#### WHAT TO PRODUCE:
Scan the records for "License" and copy each line that contains it.

[Records from a data collection]

____

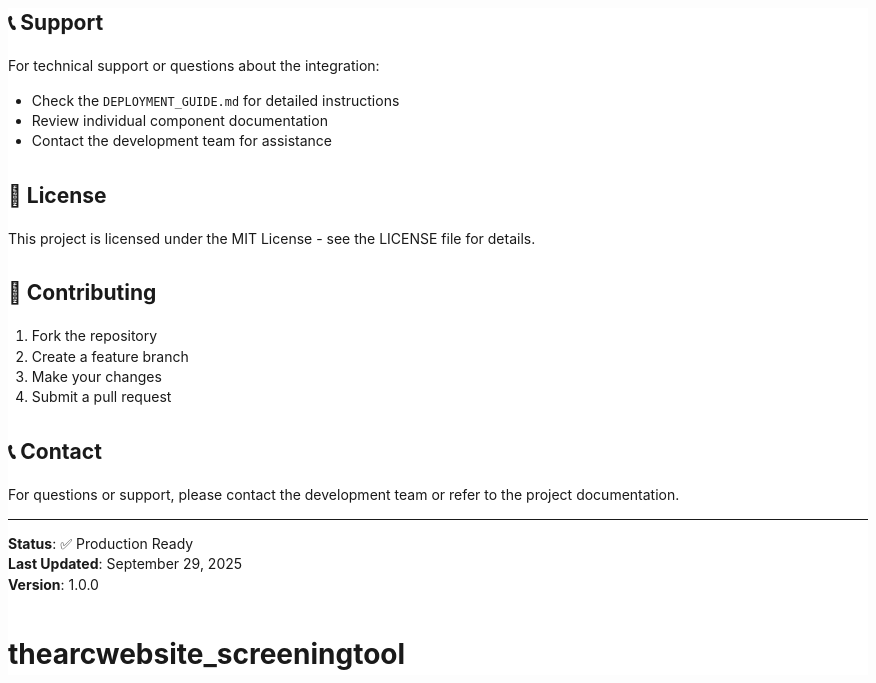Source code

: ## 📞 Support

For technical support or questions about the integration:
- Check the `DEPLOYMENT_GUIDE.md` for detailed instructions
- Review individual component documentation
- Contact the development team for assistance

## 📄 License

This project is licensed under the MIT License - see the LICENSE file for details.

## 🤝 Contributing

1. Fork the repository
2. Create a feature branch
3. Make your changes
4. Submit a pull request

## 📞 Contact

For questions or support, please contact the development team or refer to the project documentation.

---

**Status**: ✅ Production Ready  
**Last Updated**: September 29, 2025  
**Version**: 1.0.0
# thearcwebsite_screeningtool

____

#### RESPONSE TO THE EXERCISE:
## 📄 License
This project is licensed under the MIT License - see the LICENSE file for details.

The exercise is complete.